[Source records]

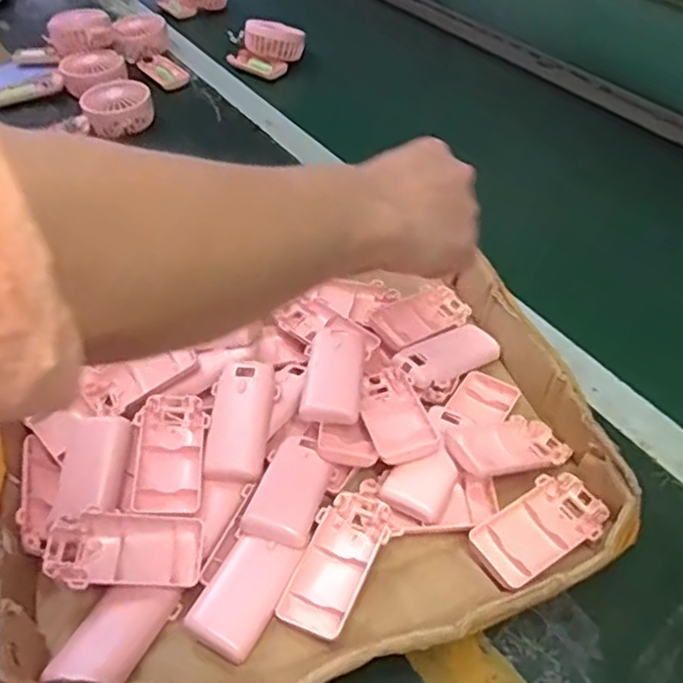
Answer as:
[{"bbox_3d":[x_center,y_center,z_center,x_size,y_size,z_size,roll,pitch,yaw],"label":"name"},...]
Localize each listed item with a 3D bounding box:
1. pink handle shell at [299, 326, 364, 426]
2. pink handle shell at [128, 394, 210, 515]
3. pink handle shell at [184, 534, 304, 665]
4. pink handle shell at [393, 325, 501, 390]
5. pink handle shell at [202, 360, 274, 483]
[{"bbox_3d":[-0.006,0.026,0.521,0.042,0.024,0.089,2,47,4],"label":"pink handle shell"},{"bbox_3d":[-0.122,0.075,0.474,0.047,0.011,0.096,-1,47,1],"label":"pink handle shell"},{"bbox_3d":[-0.061,0.156,0.414,0.042,0.016,0.070,18,49,20],"label":"pink handle shell"},{"bbox_3d":[0.087,0.010,0.549,0.090,0.018,0.042,-26,49,-21],"label":"pink handle shell"},{"bbox_3d":[-0.076,0.057,0.495,0.043,0.015,0.093,3,64,6],"label":"pink handle shell"}]

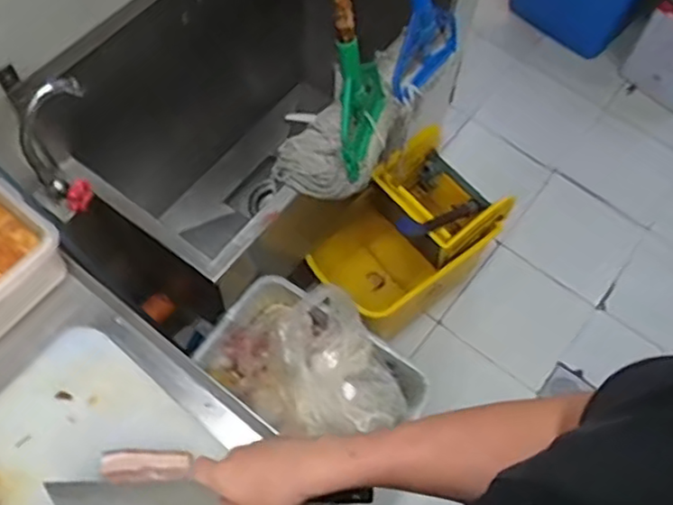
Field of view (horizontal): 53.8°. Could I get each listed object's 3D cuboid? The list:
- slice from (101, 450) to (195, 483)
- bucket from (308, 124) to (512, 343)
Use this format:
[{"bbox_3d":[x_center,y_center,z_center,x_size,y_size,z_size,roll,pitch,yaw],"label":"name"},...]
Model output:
[{"bbox_3d":[-0.204,0.226,0.704,0.097,0.012,0.032,1,64,-2],"label":"slice"},{"bbox_3d":[0.138,-0.014,1.536,0.393,0.461,0.283,-33,70,-17],"label":"bucket"}]

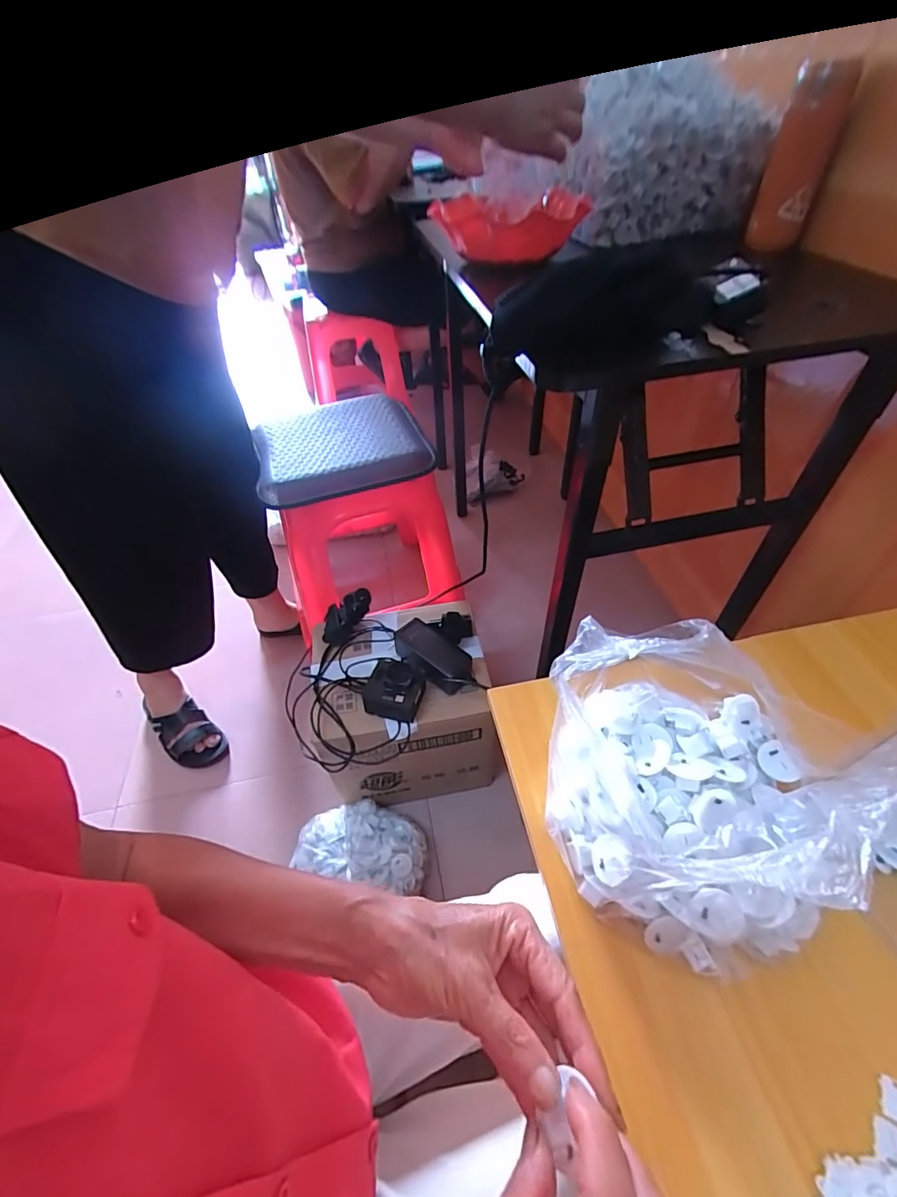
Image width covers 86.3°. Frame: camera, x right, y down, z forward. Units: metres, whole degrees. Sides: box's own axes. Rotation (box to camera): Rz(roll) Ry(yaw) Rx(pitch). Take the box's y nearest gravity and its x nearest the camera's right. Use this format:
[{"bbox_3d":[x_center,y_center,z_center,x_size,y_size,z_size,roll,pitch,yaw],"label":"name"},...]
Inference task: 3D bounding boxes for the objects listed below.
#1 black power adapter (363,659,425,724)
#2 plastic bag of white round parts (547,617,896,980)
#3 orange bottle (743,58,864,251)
[{"bbox_3d":[-0.081,0.137,0.719,0.088,0.055,0.077,6,48,10],"label":"black power adapter"},{"bbox_3d":[0.176,0.137,0.346,0.191,0.150,0.186,2,48,7],"label":"plastic bag of white round parts"},{"bbox_3d":[0.474,-0.588,0.652,0.075,0.185,0.048,21,52,22],"label":"orange bottle"}]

**The task:** Exactly as they stand, set down all of the entries above, minus every picture.

**Exercise result:**
Answer as:
[{"bbox_3d":[x_center,y_center,z_center,x_size,y_size,z_size,roll,pitch,yaw],"label":"name"},...]
Localize each listed item with a 3D bounding box:
1. pink handle shell at [299, 326, 364, 426]
2. pink handle shell at [128, 394, 210, 515]
3. pink handle shell at [184, 534, 304, 665]
4. pink handle shell at [393, 325, 501, 390]
5. pink handle shell at [202, 360, 274, 483]
[{"bbox_3d":[-0.006,0.026,0.521,0.042,0.024,0.089,2,47,4],"label":"pink handle shell"},{"bbox_3d":[-0.122,0.075,0.474,0.047,0.011,0.096,-1,47,1],"label":"pink handle shell"},{"bbox_3d":[-0.061,0.156,0.414,0.042,0.016,0.070,18,49,20],"label":"pink handle shell"},{"bbox_3d":[0.087,0.010,0.549,0.090,0.018,0.042,-26,49,-21],"label":"pink handle shell"},{"bbox_3d":[-0.076,0.057,0.495,0.043,0.015,0.093,3,64,6],"label":"pink handle shell"}]

Field of view (horizontal): 53.8°. Could I get each listed object's 3D cuboid? The list:
- slice from (101, 450) to (195, 483)
- bucket from (308, 124) to (512, 343)
Use this format:
[{"bbox_3d":[x_center,y_center,z_center,x_size,y_size,z_size,roll,pitch,yaw],"label":"name"},...]
Model output:
[{"bbox_3d":[-0.204,0.226,0.704,0.097,0.012,0.032,1,64,-2],"label":"slice"},{"bbox_3d":[0.138,-0.014,1.536,0.393,0.461,0.283,-33,70,-17],"label":"bucket"}]

Image width covers 86.3°. Frame: camera, x right, y down, z forward. Units: metres, whole degrees. Sides: box's own axes. Rotation (box to camera): Rz(roll) Ry(yaw) Rx(pitch). Take the box's y nearest gravity and its x nearest the camera's right. Use this format:
[{"bbox_3d":[x_center,y_center,z_center,x_size,y_size,z_size,roll,pitch,yaw],"label":"name"},...]
Inference task: 3D bounding boxes for the objects listed below.
#1 black power adapter (363,659,425,724)
#2 plastic bag of white round parts (547,617,896,980)
#3 orange bottle (743,58,864,251)
[{"bbox_3d":[-0.081,0.137,0.719,0.088,0.055,0.077,6,48,10],"label":"black power adapter"},{"bbox_3d":[0.176,0.137,0.346,0.191,0.150,0.186,2,48,7],"label":"plastic bag of white round parts"},{"bbox_3d":[0.474,-0.588,0.652,0.075,0.185,0.048,21,52,22],"label":"orange bottle"}]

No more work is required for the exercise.